Newallo, one of the top high school students in Trinidad and Tobago, was joined in San Jose by her parents, Cheryl Leacock Newallo and Hayden Newallo, both teachers. She thanks Frenk, the Payless leaders, and her parents.

“I want to thank my parents for telling me to never settle for anything less than my best,” she said.

Frenk also invited representatives of Payless ShoeSource Latin America to join him on stage, where each was presented a medallion representing their membership in the Bowman Foster Ashe Society, which recognizes individuals who have made a substantial commitment to the future of the University in the spirit of the founding president.

President Ashe established the University’s early vision that has resulted in UM being one of the top universities in the country today, Frenk said. He thanked the Payless representatives for supporting that vision, for supporting UM, and for supporting its students.

Those presented medallions included Edgar Zurcher, Christian Mouttet, John Keith Sanchez, Joseph Esau, and Antonio Handal.

As a freshman, Newallo has fully immersed herself at UM. She is a member of the Caribbean Students Association and plays on the water polo club team. She also serves as a representative for her residential college and volunteers as a mentor where needed.

She’s considering study abroad in the future – possibly the Galapagos – and finds the academics at UM to be “eye opening.” In the future, she plans to give back to her community and her country.

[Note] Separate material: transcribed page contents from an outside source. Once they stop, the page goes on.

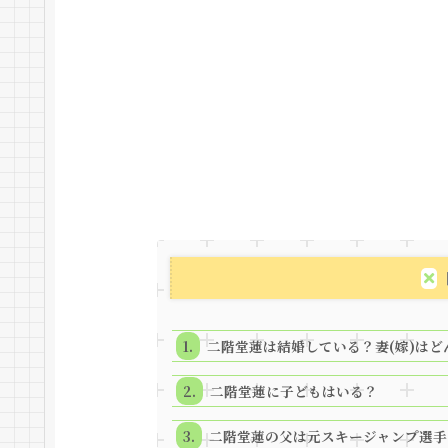
二階堂蓮は結婚している？妻(嫁)はど
二階堂蓮に子どもはいる？
二階堂蓮の父は元スキージャンプ選手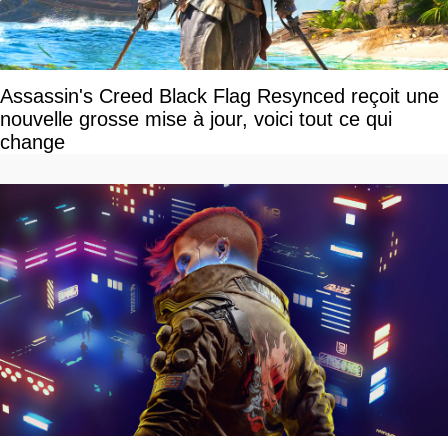
Assassin's Creed Black Flag Resynced reçoit une
nouvelle grosse mise à jour, voici tout ce qui
change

“The only way to experience what a university has to offer,” Newallo said, “is to get involved and make a difference anywhere you can.”

Speaking directly to the Payless ShoeSource representatives and what the generous scholarship has meant, Newallo said: “You are not only answering the prayers of my family, but the prayers of future families to come.”

The Payless ShoeSource Scholarship, administered by the Office of Financial Assistance Services and the Office of Admission, is awarded to an undergraduate student residing in Central America or the Caribbean. The recipient must demonstrate financial need, and maintain an above average grade point average.